Assume a grey-scale 2D image which can mathematically be described as a matrix. Generalizing the concept of a matrix results in theory about tensors (informally you can think of a multidimensional array). I.e. a RGB 2D image is represented as a tensor of size [width, height, 3]. Further a RGB 3D Image is represented as a tensor of size [width, height, depth, 3]. Moreover and like in the case of matrices you can also perform tensor-tensor multiplications.
For instance consider the typical neural network with 2D images as input. Such a network does basically nothing else than matrix-matrix multiplications (despite of the elementwise non-linear operations at nodes). In the same way a neural network operates on tensors by performing tensor-tensor multiplications.

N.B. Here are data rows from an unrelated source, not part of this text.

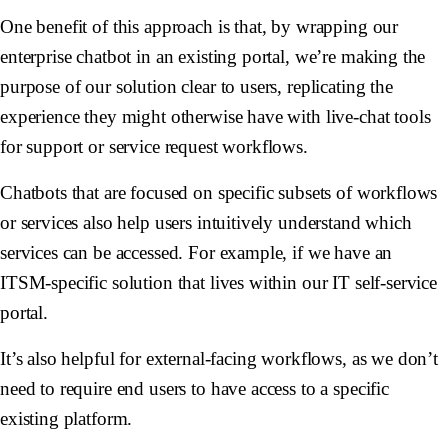
One benefit of this approach is that, by wrapping our
enterprise chatbot in an existing portal, we’re making the
purpose of our solution clear to users, replicating the
experience they might otherwise have with live-chat tools
for support or service request workflows.
Chatbots that are focused on specific subsets of workflows
or services also help users intuitively understand which
services can be accessed. For example, if we have an
ITSM-specific solution that lives within our IT self-service
portal.
It’s also helpful for external-facing workflows, as we don’t
need to require end users to have access to a specific
existing platform.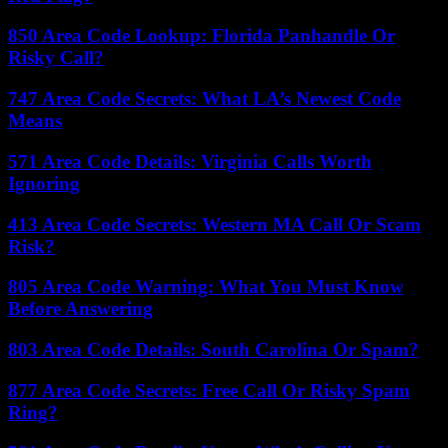
850 Area Code Lookup: Florida Panhandle Or
Risky Call?
747 Area Code Secrets: What LA’s Newest Code
Means
571 Area Code Details: Virginia Calls Worth
Ignoring
413 Area Code Secrets: Western MA Call Or Scam
Risk?
805 Area Code Warning: What You Must Know
Before Answering
803 Area Code Details: South Carolina Or Spam?
877 Area Code Secrets: Free Call Or Risky Spam
Ring?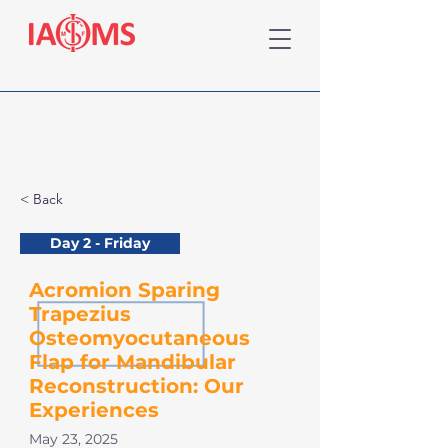
< Back
Day 2 - Friday
Acromion Sparing
Trapezius
Osteomyocutaneous
Flap for Mandibular
Reconstruction: Our
Experiences
May 23, 2025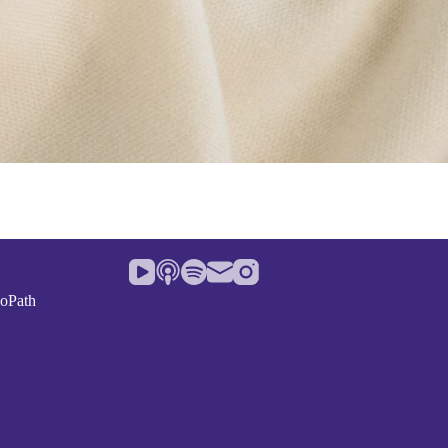
noPath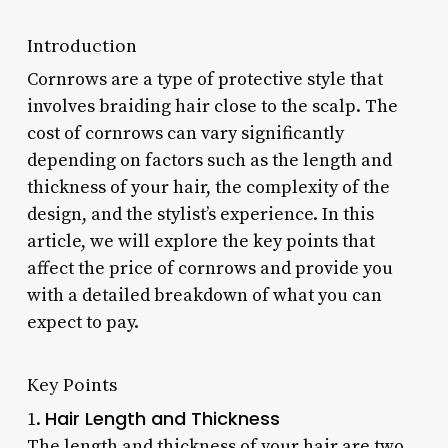
Introduction
Cornrows are a type of protective style that
involves braiding hair close to the scalp. The
cost of cornrows can vary significantly
depending on factors such as the length and
thickness of your hair, the complexity of the
design, and the stylist’s experience. In this
article, we will explore the key points that
affect the price of cornrows and provide you
with a detailed breakdown of what you can
expect to pay.
Key Points
Hair Length and Thickness
1.
The length and thickness of your hair are two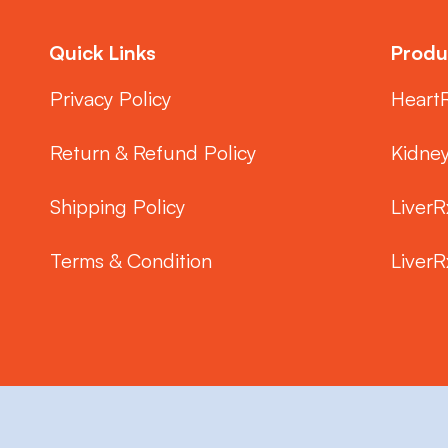
Quick Links
Produ
Privacy Policy
Heart
Return & Refund Policy
Kidne
Shipping Policy
LiverR
Terms & Condition
LiverR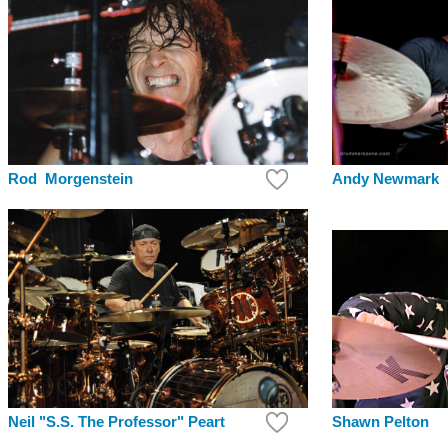
Andy Newmark
Rod Morgenstein
Shawn Pelton
Neil "S.S. The Professor" Peart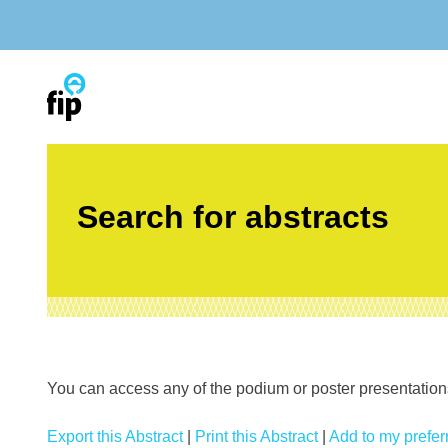
Skip
to
content
Search for abstracts
You can access any of the podium or poster presentations’
Export this Abstract
|
Print this Abstract
|
Add to my preferr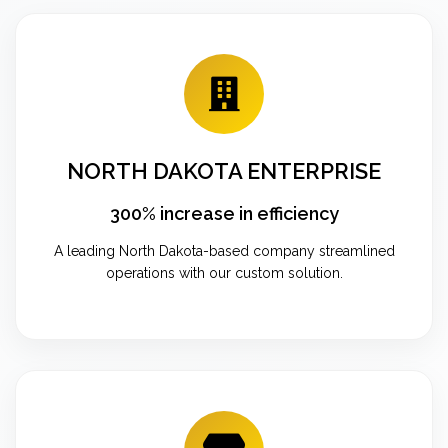
NORTH DAKOTA ENTERPRISE
300% increase in efficiency
A leading North Dakota-based company streamlined
operations with our custom solution.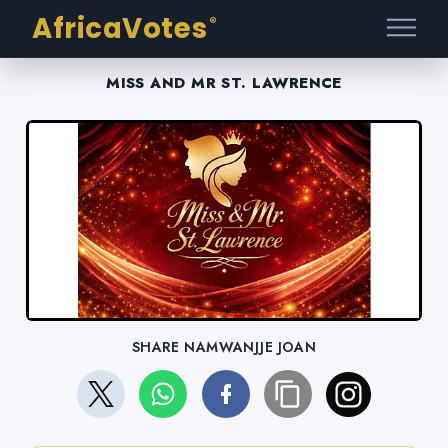
AfricaVotes
®
MISS AND MR ST. LAWRENCE
SHARE NAMWANJJE JOAN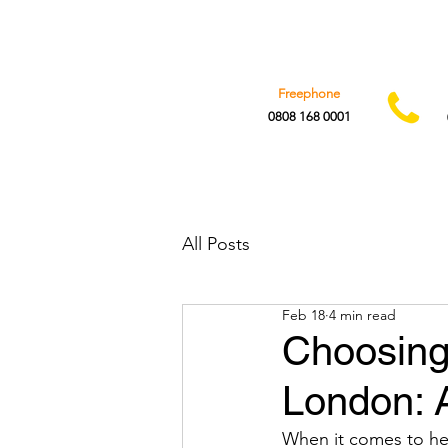
Freephone
0808 168 0001
All Posts
Feb 18
4 min read
Choosing 
London: A
When it comes to hea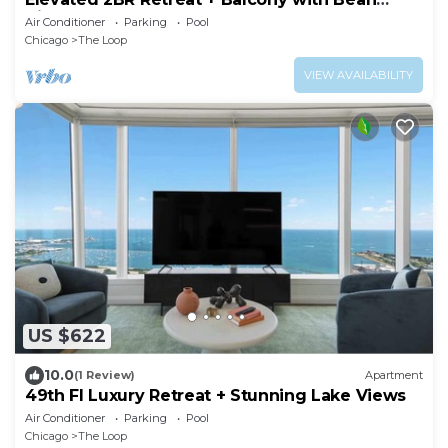
Views
Air Conditioner
Parking
Pool
Chicago
The Loop
VIEW AVAILABILITY
US $622
10.0
(1 Review)
Apartment
49th Fl Luxury Retreat + Stunning Lake Views
Air Conditioner
Parking
Pool
Chicago
The Loop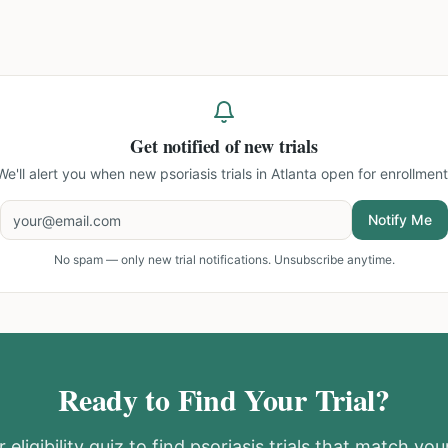
Get notified of new trials
We'll alert you when new
psoriasis trials in Atlanta
open for enrollment
Notify Me
No spam — only new trial notifications. Unsubscribe anytime.
Ready to Find Your Trial?
 eligibility quiz to find
psoriasis
trials that match your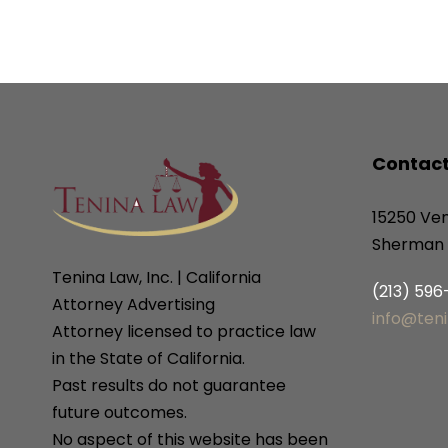
Contact
15250 Ven
Sherman 
Tenina Law, Inc. | California
(213) 59
Attorney Advertising
info@ten
Attorney licensed to practice law
in the State of California.
Past results do not guarantee
future outcomes.
No aspect of this website has been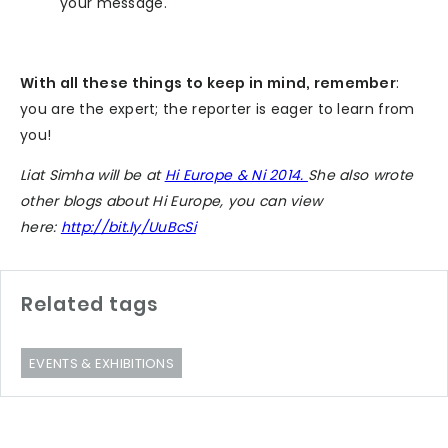
your message.
With all these things to keep in mind, remember
:
you are the expert; the reporter is eager to learn from
you!
Liat Simha will be at
Hi Europe & Ni 2014.
She also wrote
other blogs about Hi Europe, you can view
here:
http://bit.ly/UuBcSi
Related tags
EVENTS & EXHIBITIONS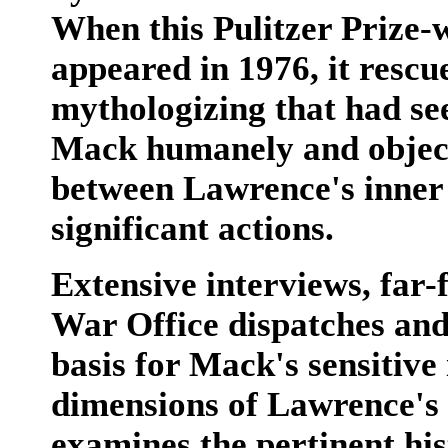
When this Pulitzer Prize-
appeared in 1976, it resc
mythologizing that had see
Mack humanely and objecti
between Lawrence's inner l
significant actions.
Extensive interviews, far-
War Office dispatches and
basis for Mack's sensitive 
dimensions of Lawrence's 
examines the pertinent hist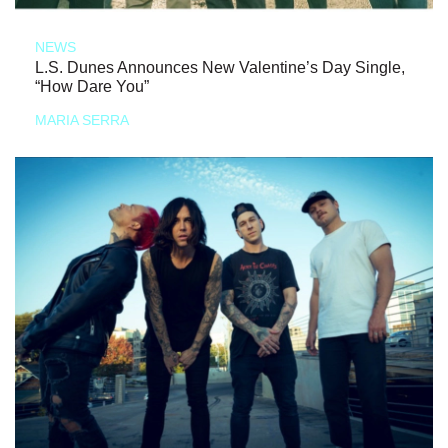
NEWS
L.S. Dunes Announces New Valentine’s Day Single,
“How Dare You”
MARIA SERRA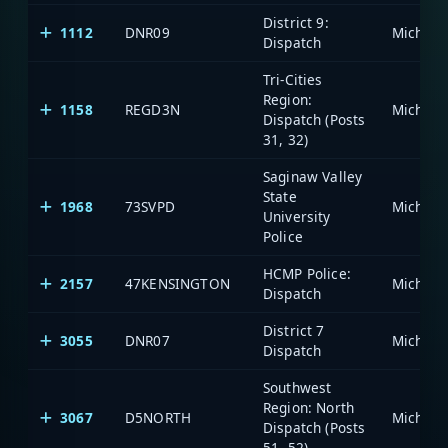
District 9:
1112
DNR09
Dispatch
Tri-Cities
Region:
1158
REGD3N
Dispatch (Posts
31, 32)
Saginaw Valley
State
1968
73SVPD
University
Police
HCMP Police:
2157
47KENSINGTON
Dispatch
District 7
3055
DNR07
Dispatch
Southwest
Region: North
3067
D5NORTH
Dispatch (Posts
51, 52)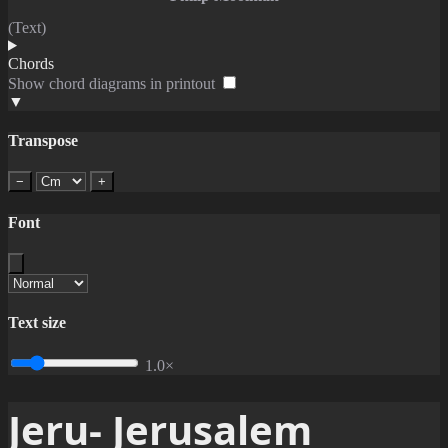
(Text)
Chords
Show chord diagrams in printout
▼
Transpose
−
+
Font
Text size
1.0×
Jeru- Jerusalem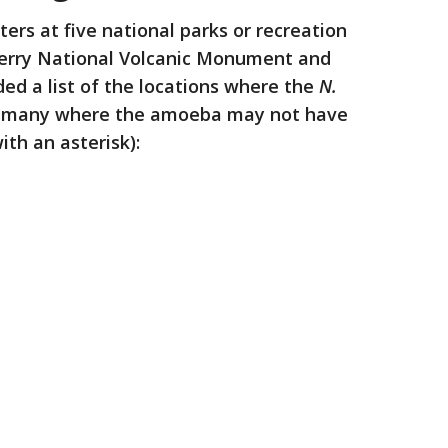
ers at five national parks or recreation
berry National Volcanic Monument and
ded a list of the locations where the
N.
g many where the amoeba may not have
th an asterisk):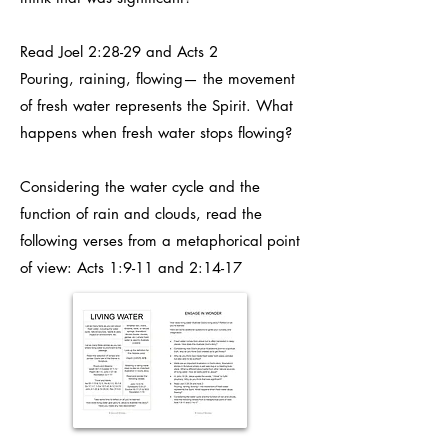
Read Joel 2:28-29 and Acts 2
Pouring, raining, flowing— the movement
of fresh water represents the Spirit. What
happens when fresh water stops flowing?
Considering the water cycle and the
function of rain and clouds, read the
following verses from a metaphorical point
of view: Acts 1:9-11 and 2:14-17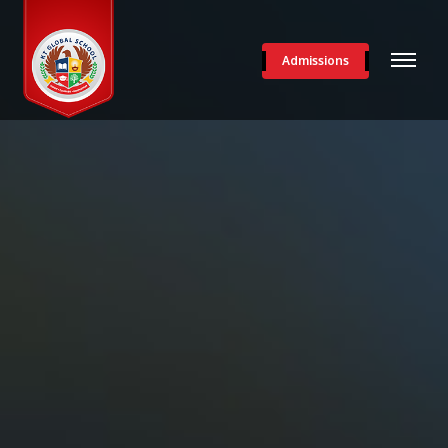
Admissions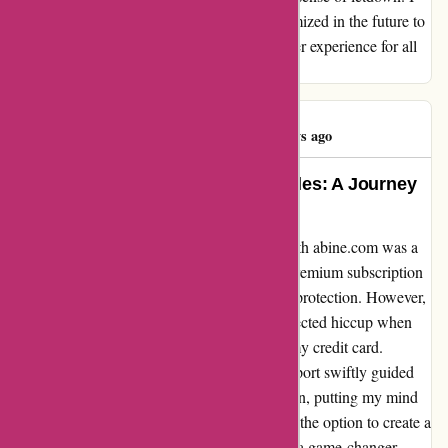
truly hope that such disruptions can be minimized in the future to
ensure a consistently positive and reliable user experience for all
customers.
michael river
M
787 days ago
Unrivaled Service and Initial Hurdles: A Journey
with abine.com
Embarking on my online privacy journey with abine.com was a
mix of eagerness and uncertainty, but their premium subscription
beckoned me with promises of unparalleled protection. However,
my enthusiasm was soon met with an unexpected hiccup when
their system encountered issues processing my credit card.
Despite initial frustration, their customer support swiftly guided
me through updating my payment information, putting my mind
at ease. As I delved further into the platform, the option to create a
masked card for added security proved to be a game-changer.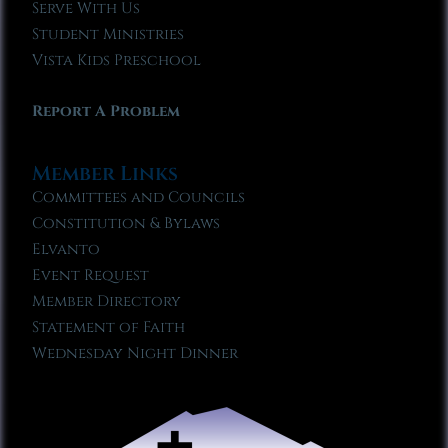
Serve With Us
Student Ministries
Vista Kids Preschool
Report A Problem
Member Links
Committees and Councils
Constitution & Bylaws
Elvanto
Event Request
Member Directory
Statement of Faith
Wednesday Night Dinner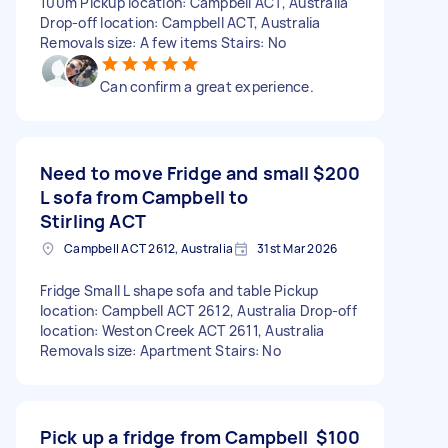
100m Pickup location: Campbell ACT, Australia
Drop-off location: Campbell ACT, Australia
Removals size: A few items Stairs: No
Can confirm a great experience.
Need to move Fridge and small
$200
L sofa from Campbell to
Stirling ACT
Campbell ACT 2612, Australia
31st Mar 2026
Fridge Small L shape sofa and table Pickup
location: Campbell ACT 2612, Australia Drop-off
location: Weston Creek ACT 2611, Australia
Removals size: Apartment Stairs: No
Pick up a fridge from Campbell
$100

Now back to your question of feature extraction: Indeed the problem of tensors are their high dimensionality. Hence modern research problems regard the efficient decomposition of tensors retaining the initial (most meaningful) information. In order to extract features from tensors a tensor decomposition approach might be a good start in order to reduce the rank of the tensor. A few papers on tensors in machine learning are:
Tensor Decompositions for Learning Latent Variable Models
Supervised Learning With Quantum-Inspired Tensor Networks
Optimal Feature Extraction and Classification of Tensors via Matrix Product State Decomposition
Hope this helps, even though the math behind is not easy.